[AVAILABLE RECORDS — start]

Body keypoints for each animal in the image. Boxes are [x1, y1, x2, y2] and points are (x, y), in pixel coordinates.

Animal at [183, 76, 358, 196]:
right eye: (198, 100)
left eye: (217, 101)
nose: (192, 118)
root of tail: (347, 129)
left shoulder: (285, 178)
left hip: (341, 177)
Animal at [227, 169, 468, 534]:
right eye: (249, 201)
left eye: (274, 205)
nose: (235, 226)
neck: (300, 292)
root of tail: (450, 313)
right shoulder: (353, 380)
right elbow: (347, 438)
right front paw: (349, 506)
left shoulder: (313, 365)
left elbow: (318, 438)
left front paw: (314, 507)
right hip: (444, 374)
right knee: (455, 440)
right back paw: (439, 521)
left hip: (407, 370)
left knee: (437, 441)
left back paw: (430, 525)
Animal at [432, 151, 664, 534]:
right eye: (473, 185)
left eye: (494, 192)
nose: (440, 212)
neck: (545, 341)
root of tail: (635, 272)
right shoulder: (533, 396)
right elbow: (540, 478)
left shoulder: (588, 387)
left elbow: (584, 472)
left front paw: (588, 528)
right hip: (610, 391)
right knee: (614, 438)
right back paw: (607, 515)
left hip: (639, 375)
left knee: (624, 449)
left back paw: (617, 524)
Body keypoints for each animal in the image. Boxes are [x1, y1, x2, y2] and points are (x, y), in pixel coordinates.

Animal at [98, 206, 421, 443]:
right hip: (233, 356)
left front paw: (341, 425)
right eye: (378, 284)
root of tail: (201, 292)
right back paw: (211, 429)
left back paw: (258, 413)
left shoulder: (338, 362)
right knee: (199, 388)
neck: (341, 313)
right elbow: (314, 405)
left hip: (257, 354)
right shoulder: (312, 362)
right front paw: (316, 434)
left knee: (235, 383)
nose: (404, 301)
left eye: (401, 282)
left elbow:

[AVAILABLE RECORDS — finish]

§ ASSIGNED TASK: Copy every line above in which the string "knee" shows up.

§ EXERCISE RESULT:
right knee: (455, 440)
left knee: (437, 441)
right knee: (614, 438)
left knee: (624, 449)
right knee: (199, 388)
left knee: (235, 383)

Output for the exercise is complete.